**Task instructions**
Only the lines from the one containing "of human urothelial" to the end of the records belong in the output; print them exactly.

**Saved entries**

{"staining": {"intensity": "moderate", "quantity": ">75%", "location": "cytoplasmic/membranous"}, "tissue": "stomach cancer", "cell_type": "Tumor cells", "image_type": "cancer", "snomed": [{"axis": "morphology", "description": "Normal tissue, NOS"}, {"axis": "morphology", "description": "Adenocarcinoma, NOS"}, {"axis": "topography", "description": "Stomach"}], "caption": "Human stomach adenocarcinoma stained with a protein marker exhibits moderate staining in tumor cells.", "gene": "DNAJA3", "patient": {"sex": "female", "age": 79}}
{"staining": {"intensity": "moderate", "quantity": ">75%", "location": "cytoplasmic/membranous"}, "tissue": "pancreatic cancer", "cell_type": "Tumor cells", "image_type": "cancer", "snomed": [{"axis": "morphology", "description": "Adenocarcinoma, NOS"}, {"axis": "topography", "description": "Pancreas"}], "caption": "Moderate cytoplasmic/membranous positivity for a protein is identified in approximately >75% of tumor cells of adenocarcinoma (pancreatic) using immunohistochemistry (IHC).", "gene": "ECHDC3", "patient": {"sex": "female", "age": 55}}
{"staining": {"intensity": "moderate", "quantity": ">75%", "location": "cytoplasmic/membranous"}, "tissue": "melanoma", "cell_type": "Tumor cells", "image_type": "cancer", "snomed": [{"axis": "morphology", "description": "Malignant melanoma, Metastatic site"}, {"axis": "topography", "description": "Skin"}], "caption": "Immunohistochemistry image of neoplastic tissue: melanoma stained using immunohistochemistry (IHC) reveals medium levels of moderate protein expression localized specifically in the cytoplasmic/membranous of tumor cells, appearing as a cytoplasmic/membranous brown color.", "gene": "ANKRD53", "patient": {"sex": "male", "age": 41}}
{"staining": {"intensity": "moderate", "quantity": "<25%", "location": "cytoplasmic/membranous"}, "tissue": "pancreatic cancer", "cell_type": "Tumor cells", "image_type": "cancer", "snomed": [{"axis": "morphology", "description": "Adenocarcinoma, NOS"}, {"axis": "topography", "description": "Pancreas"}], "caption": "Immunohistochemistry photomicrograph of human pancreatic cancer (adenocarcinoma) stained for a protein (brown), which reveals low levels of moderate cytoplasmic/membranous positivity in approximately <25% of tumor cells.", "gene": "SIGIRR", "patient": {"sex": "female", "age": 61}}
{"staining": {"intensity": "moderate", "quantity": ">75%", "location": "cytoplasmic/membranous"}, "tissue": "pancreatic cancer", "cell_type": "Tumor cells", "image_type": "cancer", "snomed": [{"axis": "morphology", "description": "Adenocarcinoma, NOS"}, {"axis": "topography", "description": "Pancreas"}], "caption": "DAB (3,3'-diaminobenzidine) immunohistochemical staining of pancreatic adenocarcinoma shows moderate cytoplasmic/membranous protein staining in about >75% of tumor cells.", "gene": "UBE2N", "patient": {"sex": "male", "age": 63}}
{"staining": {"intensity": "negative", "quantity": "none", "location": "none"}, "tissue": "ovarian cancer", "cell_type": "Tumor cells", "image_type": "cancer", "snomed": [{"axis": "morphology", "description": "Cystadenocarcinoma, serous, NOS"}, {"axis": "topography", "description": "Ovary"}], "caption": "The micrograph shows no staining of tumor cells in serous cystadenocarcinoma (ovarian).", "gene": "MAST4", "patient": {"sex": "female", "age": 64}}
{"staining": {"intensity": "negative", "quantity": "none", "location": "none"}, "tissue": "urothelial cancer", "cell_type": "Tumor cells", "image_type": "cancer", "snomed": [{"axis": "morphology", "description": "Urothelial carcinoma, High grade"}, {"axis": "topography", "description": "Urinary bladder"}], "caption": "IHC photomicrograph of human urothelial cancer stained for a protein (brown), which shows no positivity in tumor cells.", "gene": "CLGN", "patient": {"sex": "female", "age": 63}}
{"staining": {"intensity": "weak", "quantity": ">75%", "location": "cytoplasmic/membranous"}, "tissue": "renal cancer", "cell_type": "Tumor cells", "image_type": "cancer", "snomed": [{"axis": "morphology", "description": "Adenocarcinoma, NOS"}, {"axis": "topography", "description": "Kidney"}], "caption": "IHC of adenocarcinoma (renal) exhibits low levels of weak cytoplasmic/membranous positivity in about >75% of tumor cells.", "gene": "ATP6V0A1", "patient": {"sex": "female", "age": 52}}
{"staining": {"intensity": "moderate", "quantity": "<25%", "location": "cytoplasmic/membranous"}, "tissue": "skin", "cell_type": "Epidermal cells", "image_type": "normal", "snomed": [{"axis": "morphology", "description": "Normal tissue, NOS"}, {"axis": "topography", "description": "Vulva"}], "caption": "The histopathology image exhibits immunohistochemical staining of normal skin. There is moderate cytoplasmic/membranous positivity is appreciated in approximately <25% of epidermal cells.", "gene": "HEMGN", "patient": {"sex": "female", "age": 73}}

**Answer section**
{"staining": {"intensity": "negative", "quantity": "none", "location": "none"}, "tissue": "urothelial cancer", "cell_type": "Tumor cells", "image_type": "cancer", "snomed": [{"axis": "morphology", "description": "Urothelial carcinoma, High grade"}, {"axis": "topography", "description": "Urinary bladder"}], "caption": "IHC photomicrograph of human urothelial cancer stained for a protein (brown), which shows no positivity in tumor cells.", "gene": "CLGN", "patient": {"sex": "female", "age": 63}}
{"staining": {"intensity": "weak", "quantity": ">75%", "location": "cytoplasmic/membranous"}, "tissue": "renal cancer", "cell_type": "Tumor cells", "image_type": "cancer", "snomed": [{"axis": "morphology", "description": "Adenocarcinoma, NOS"}, {"axis": "topography", "description": "Kidney"}], "caption": "IHC of adenocarcinoma (renal) exhibits low levels of weak cytoplasmic/membranous positivity in about >75% of tumor cells.", "gene": "ATP6V0A1", "patient": {"sex": "female", "age": 52}}
{"staining": {"intensity": "moderate", "quantity": "<25%", "location": "cytoplasmic/membranous"}, "tissue": "skin", "cell_type": "Epidermal cells", "image_type": "normal", "snomed": [{"axis": "morphology", "description": "Normal tissue, NOS"}, {"axis": "topography", "description": "Vulva"}], "caption": "The histopathology image exhibits immunohistochemical staining of normal skin. There is moderate cytoplasmic/membranous positivity is appreciated in approximately <25% of epidermal cells.", "gene": "HEMGN", "patient": {"sex": "female", "age": 73}}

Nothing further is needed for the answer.